ACTION ITEM: Where a line of the entries holds the string "wAddr", copy that line.

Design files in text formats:

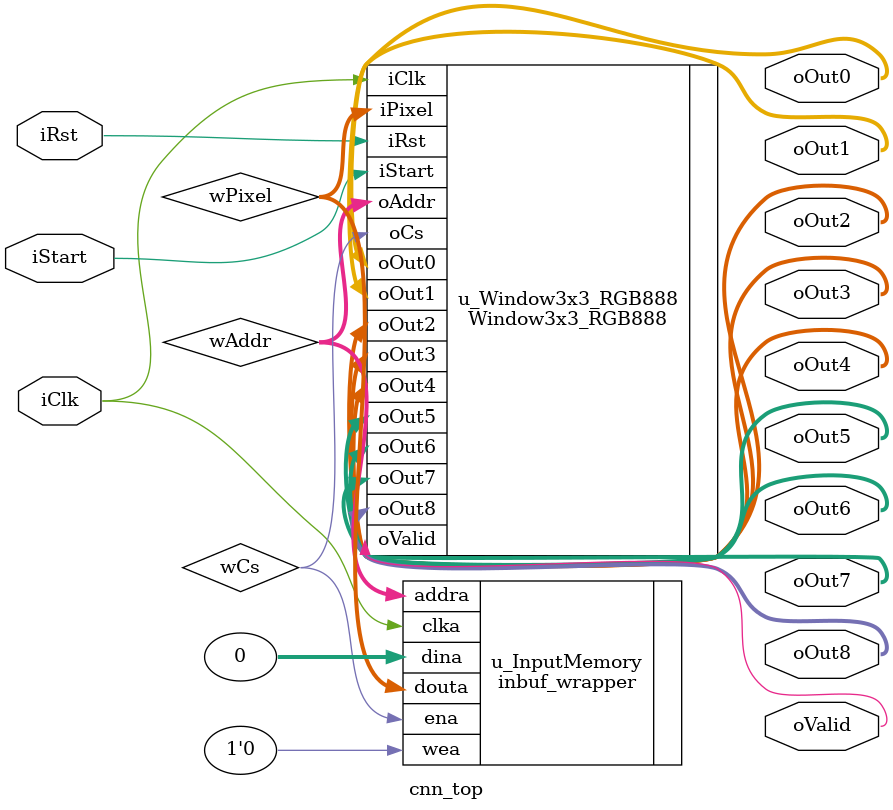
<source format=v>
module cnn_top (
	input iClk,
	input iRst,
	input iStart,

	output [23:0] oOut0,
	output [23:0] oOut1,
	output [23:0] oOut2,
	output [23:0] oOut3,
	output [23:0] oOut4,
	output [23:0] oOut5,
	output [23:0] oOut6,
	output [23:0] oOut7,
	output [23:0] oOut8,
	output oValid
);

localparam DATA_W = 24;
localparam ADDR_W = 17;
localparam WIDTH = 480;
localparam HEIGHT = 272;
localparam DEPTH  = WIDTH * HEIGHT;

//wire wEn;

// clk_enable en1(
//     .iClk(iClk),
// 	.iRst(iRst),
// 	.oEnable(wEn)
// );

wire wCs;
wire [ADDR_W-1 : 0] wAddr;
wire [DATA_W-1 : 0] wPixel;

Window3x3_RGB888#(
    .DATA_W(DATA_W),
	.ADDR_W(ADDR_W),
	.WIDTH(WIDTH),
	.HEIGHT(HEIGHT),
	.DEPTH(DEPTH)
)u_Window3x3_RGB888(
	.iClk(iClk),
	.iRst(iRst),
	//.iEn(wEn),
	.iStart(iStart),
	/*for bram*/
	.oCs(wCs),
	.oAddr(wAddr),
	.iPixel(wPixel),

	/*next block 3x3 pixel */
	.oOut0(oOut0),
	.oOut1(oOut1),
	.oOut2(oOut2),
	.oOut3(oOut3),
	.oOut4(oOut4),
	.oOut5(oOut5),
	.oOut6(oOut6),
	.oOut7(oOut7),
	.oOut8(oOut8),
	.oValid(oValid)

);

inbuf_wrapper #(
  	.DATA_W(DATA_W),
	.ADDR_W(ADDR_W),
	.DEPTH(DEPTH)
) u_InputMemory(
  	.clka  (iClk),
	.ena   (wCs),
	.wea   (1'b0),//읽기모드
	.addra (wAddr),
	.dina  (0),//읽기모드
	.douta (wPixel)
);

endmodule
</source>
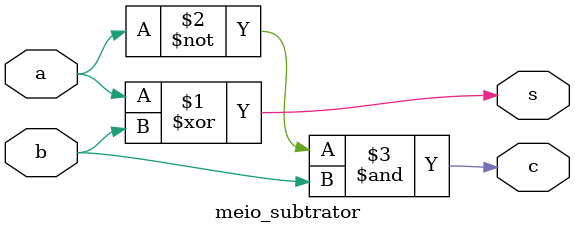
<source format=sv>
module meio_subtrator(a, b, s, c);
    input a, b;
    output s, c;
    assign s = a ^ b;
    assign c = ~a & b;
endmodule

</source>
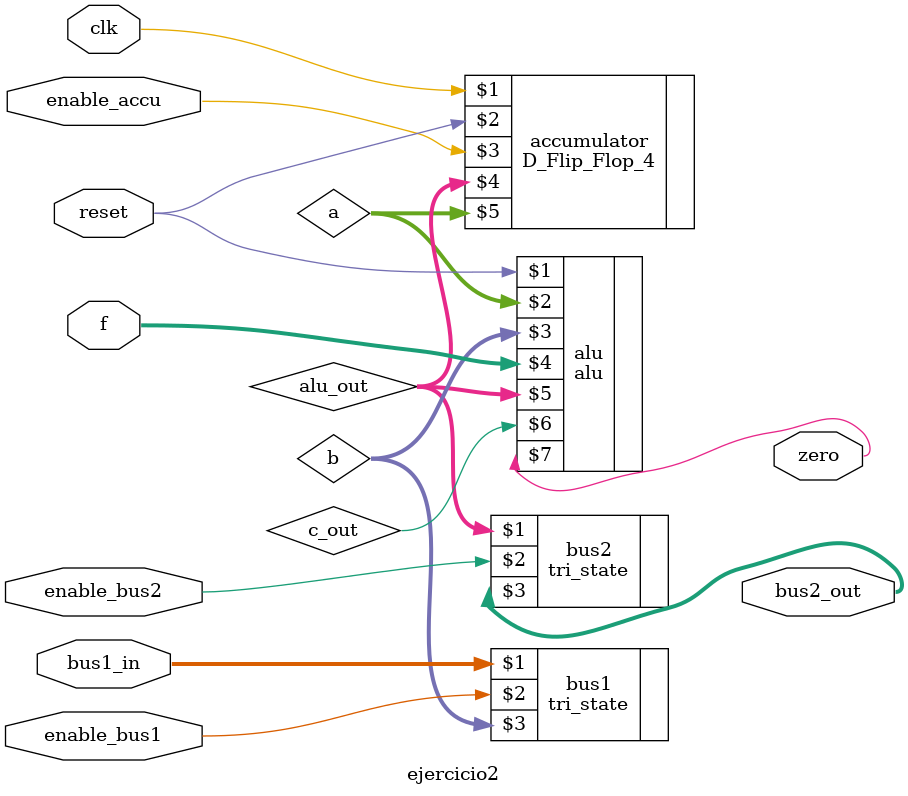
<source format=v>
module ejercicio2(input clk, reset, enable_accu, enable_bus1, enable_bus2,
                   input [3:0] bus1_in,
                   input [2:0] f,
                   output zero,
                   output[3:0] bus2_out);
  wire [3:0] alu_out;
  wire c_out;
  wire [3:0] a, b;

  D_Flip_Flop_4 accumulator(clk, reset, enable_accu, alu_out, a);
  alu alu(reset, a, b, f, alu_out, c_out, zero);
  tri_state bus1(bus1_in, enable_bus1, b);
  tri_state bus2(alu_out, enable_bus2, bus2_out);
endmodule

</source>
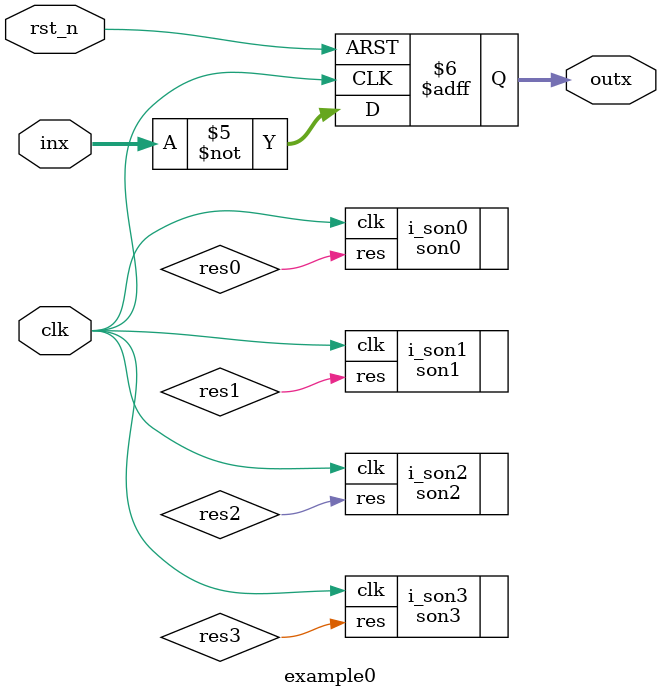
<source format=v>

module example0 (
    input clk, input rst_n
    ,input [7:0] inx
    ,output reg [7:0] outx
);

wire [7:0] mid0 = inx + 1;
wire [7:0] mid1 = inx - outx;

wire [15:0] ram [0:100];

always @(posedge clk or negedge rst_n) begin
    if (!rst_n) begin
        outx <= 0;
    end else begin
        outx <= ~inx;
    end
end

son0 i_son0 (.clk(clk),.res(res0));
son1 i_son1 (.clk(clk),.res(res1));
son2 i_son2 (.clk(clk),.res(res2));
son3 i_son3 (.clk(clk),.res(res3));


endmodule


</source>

TASK OUTPUT:
wire [ADDR_W-1 : 0] wAddr;
	.oAddr(wAddr),
	.addra (wAddr),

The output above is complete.